A suspicious node is still considered a member of cluster. If the suspect member
of the cluster does not dispute the suspicion within a configurable period of
time, the node is finally considered dead, and this state is then gossiped
to the cluster.
This is a brief and incomplete description of the protocol. For a better idea,
please read the
[SWIM paper](http://www.cs.cornell.edu/~asdas/research/dsn02-swim.pdf)
in its entirety, along with the Serf source code.
## SWIM Modifications
As mentioned earlier, the gossip protocol is based on SWIM but includes
minor changes, mostly to increase propogation speed and convergence rates.
The changes from SWIM are noted here:
* Serf does a full state sync over TCP periodically. SWIM only propagates
changes over gossip.
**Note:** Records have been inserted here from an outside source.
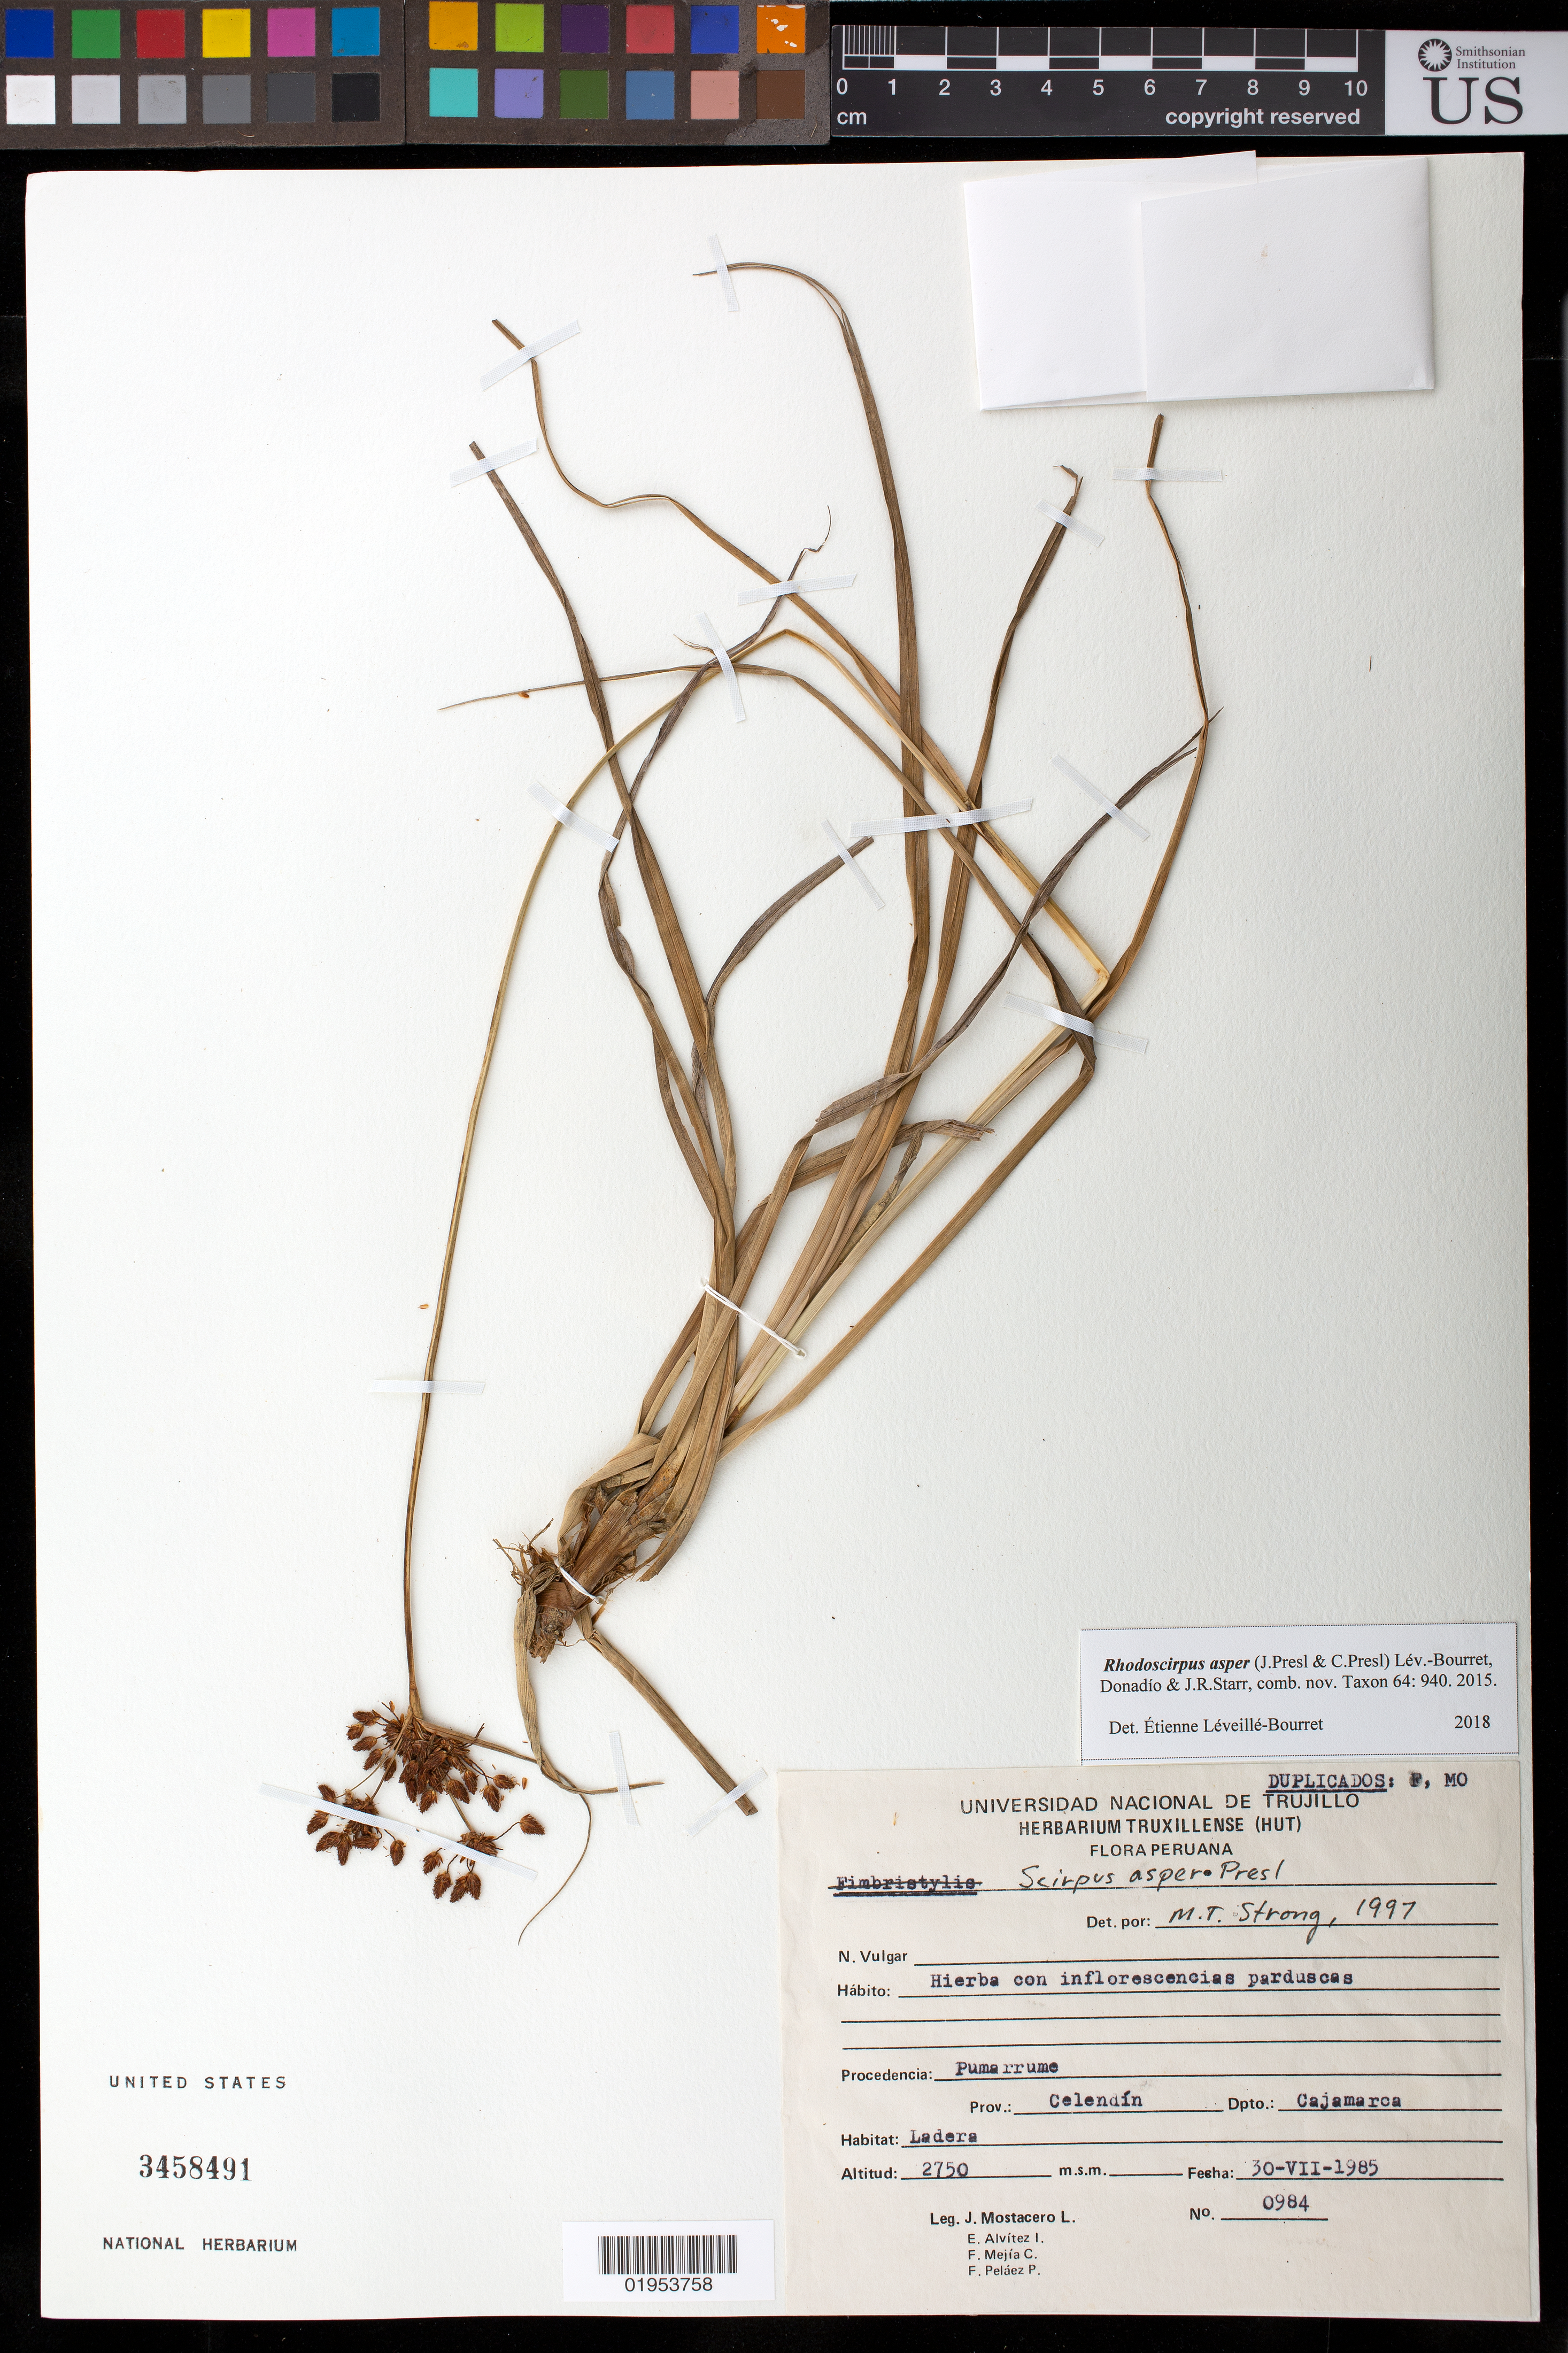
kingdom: Plantae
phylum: Tracheophyta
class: Liliopsida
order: Poales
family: Cyperaceae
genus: Rhodoscirpus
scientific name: Rhodoscirpus asper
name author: (J. Presl & C. Presl) Lév.-Bourret et al.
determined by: Léveillé-Bourret, E.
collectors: J. Mostacero L., E. Alvitez I., F. Mejia C. & F. Pelaez P.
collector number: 0984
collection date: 1985-07-30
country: Peru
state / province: Cajamarca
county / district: Celendín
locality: Pumarrume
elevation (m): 2750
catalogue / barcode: US 3458491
While both are eventually consistent, Serf is able to
more quickly reach convergence, as well as gracefully recover from network
partitions.
* Serf has a dedicated gossip layer separate from the failure detection
protocol. SWIM only piggybacks gossip messages on top of probe/ack messages.
Serf uses piggybacking along with dedicated gossip messages. This
feature lets you have a higher gossip rate (for example once per 200ms)
and a slower failure detection rate (such as once per second), resulting
in overall faster convergence rates and data propagation speeds.
* Serf keeps the state of dead nodes around for a set amount of time,
so that when full syncs are requested, the requester also receives information
about dead nodes. Because SWIM doesn't do full syncs, SWIM deletes dead node
state immediately upon learning that the node is dead. This change again helps
the cluster converge more quickly.
## Serf-Specific Messages
On top of the SWIM-based gossip layer, Serf sends some custom message types.
Serf makes heavy use of [lamport clocks](http://en.wikipedia.org/wiki/Lamport_timestamps)
to maintain some notion of message ordering despite being eventually
consistent. Every message sent by Serf contains a lamport clock time.
When a node gracefully leaves the cluster, Serf sends a _leave intent_ through
the gossip layer. Because the underlying gossip layer makes no differentiation
between a node leaving the cluster and a node being detected as failed, this
allows the higher level Serf layer to detect a failure versus a graceful
leave.
When a node joins the cluster, Serf sends a _join intent_. The purpose
of this intent is solely to attach a lamport clock time to a join so that
it can be ordered properly in case a leave comes out of order.
For custom events, Serf sends a _user event_ message. This message contains
a lamport time, event name, and event payload. Because user events are sent
along the gossip layer, which uses UDP, the payload and entire message framing
must fit within a single UDP packet.